_YOUR TASK_. Reproduce the listing below line for line without any changes, and omit the pictures from your copy.

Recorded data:
• • • •
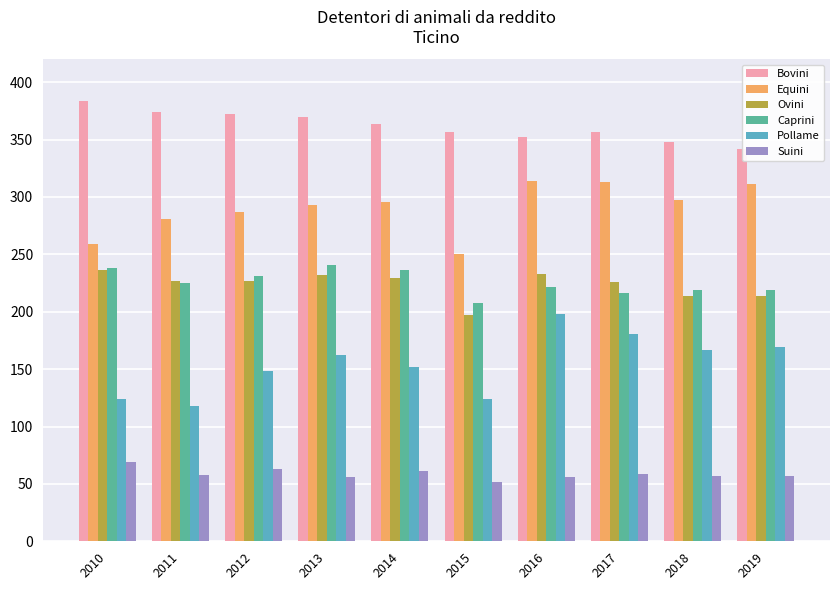

How many bars are there in each group?

6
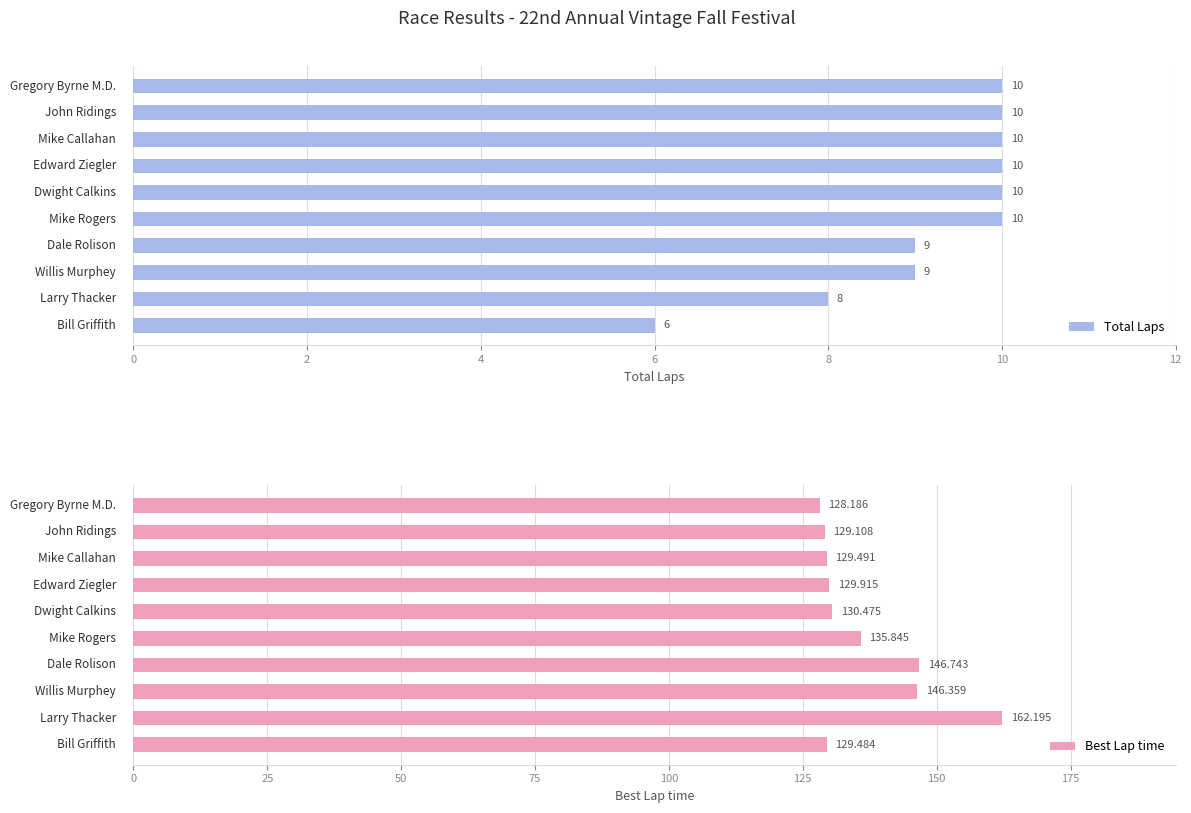

What is the sum of all Total Laps values?

92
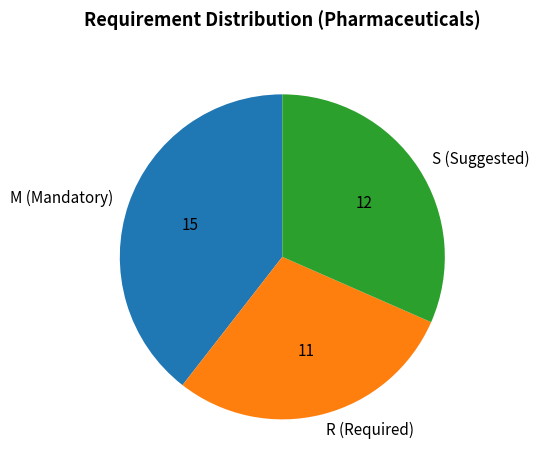

How many slices are in this pie chart?

3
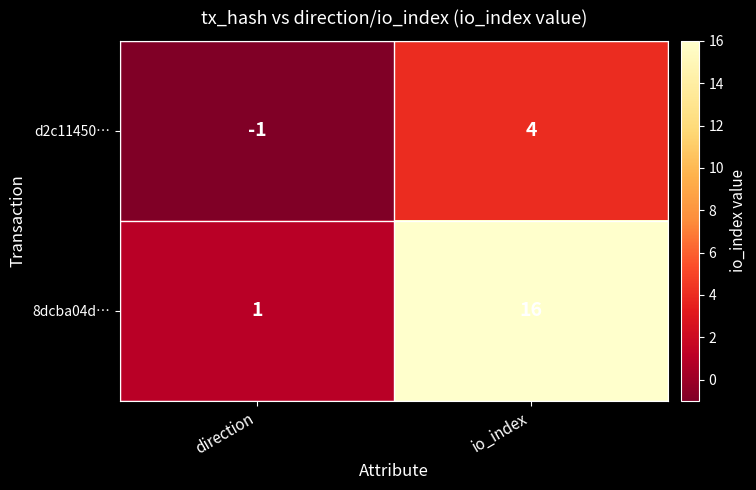

True or false: 8dcba04d… has a value of 10 at io_index.

False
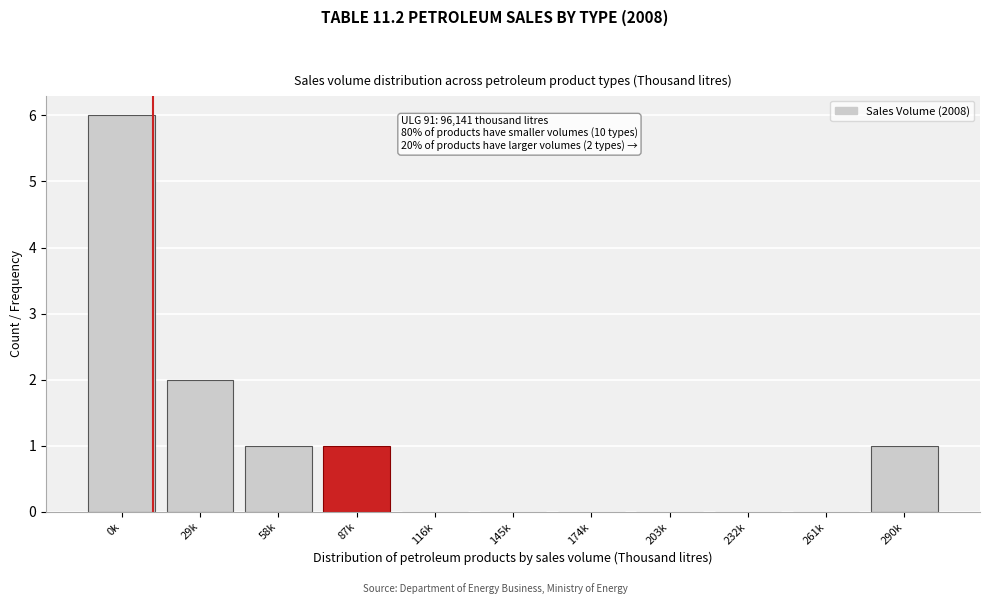

Reading left to right, transcribe all the data shown in this chart.

0k=6	29k=2	58k=1	87k=1	116k=0	145k=0	174k=0	203k=0	232k=0	261k=0	290k=1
• • • •
_ANSWER SPACE_.
How many bars are there in each group?

6

What is the sum of all Total Laps values?

92

How many slices are in this pie chart?

3

True or false: 8dcba04d… has a value of 10 at io_index.

False

Reading left to right, transcribe all the data shown in this chart.

0k=6	29k=2	58k=1	87k=1	116k=0	145k=0	174k=0	203k=0	232k=0	261k=0	290k=1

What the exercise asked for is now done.